We express no opinion as to any matter pertaining to the contents of the Registration Statement or the Prospectus other than as to the validity of the Warrant Shares and Issued Shares. We express no opinion concerning the enforceability of any provision of any agreements or documents (i) providing for payments thereunder in a currency other than currency of the United States of America to the extent that a court of competent jurisdiction, under applicable law, will convert any judgment rendered in such other currency into currency of the United States of America or to the extent that payment in a currency other than currency of the United States of America is contrary to applicable law, (ii) providing for governmental authority to limit, delay or prohibit the making of payments outside the United States or in foreign currency or composite currency, or (iii) relating to indemnification, contribution, non-reliance, exculpation, release, limitation or exclusion of remedies, waiver or other provisions having similar effect that may be contrary to public policy or violative of federal or state securities laws, rules or regulations, or to the extent any such provision purports to, or has the effect of, waiving or altering any statute of limitations.

 

 

 

 

 

Hycroft Mining Holding Corporation

July 13, 2020

Page 5

 

 

The opinions set forth above are subject to (i) applicable bankruptcy, insolvency, reorganization, moratorium, fraudulent conveyance and other similar laws affecting creditors’ rights and remedies generally, (ii) general principles of equity including, without limitation, good faith, fair dealing and reasonableness, equitable defenses and limits as to the availability of equitable remedies, whether such principles are considered in a proceeding at law or in equity, and (iii) the effect of public policy considerations that may limit the rights of the parties to obtain further remedies.

 

Our advice on every legal issue addressed in this letter is based exclusively on the federal securities laws of the United States of America and such internal laws of the State of New York as are generally applicable in transactions of the type covered by the Registration Statement and, to the extent relevant to the opinions expressed herein, the applicable provisions of the DGCL, and represents our opinion as to how that issue would be resolved were it to be considered by the highest court in the jurisdictions which enacted such laws.
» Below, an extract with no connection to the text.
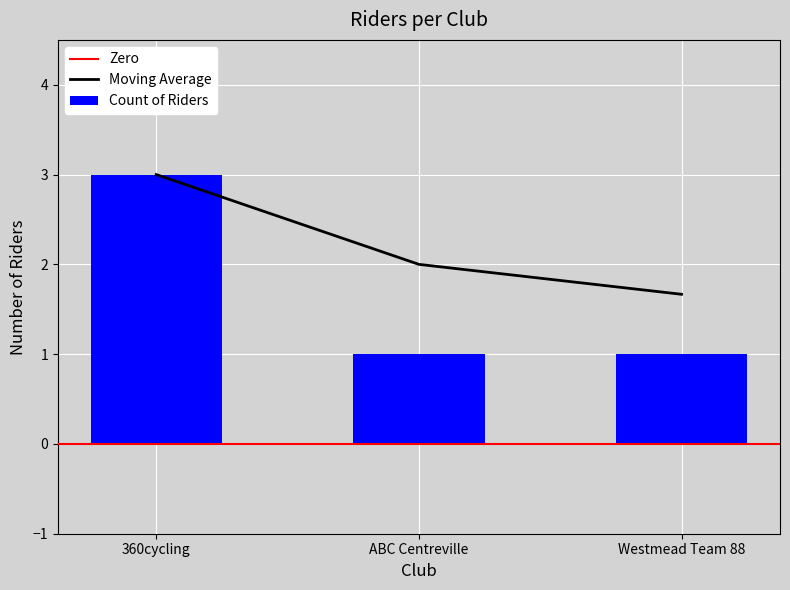

Which has a higher value, 360cycling or Westmead Team 88?

360cycling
The manner in which any particular issue relating to the opinions would be treated in any actual court case would depend in part on facts and circumstances particular to the case and would also depend on how the court involved chose to exercise the wide discretionary authority generally available to it. To the extent that any opinion relates to the enforceability of the choice of New York law and choice of New York forum provision contained in any agreement relating to the Securities, the opinions stated herein are subject to the qualification that such enforceability may be subject to, in each case, (i) the exceptions and limitations in New York General Obligations Law sections 5-1401 and 5-1402 and (ii) principles of comity or constitutionality. None of the opinions or other advice contained in this letter considers or covers any foreign or state securities (or “blue sky”) laws or regulations.

 

The opinions expressed herein are limited to the matters stated herein, and no opinion is implied or may be inferred beyond the matters expressly stated herein. The opinions expressed herein are given as of the date hereof, and we undertake no obligation to supplement this letter if any applicable laws change after the date hereof or if we become aware of any facts that might change the opinions expressed herein after the date hereof or for any other reason.

 

We hereby consent to the filing of this opinion as an exhibit to the Registration Statement and to the references to this firm under the caption “Legal Matters” in the Prospectus. In giving this consent, we do not thereby admit that we are within the category of persons whose consent is required under Section 7 of the Securities Act or the Rules and Regulations. Please be advised that certain partners of our firm and attorneys associated with our firm may beneficially own shares of Common Stock.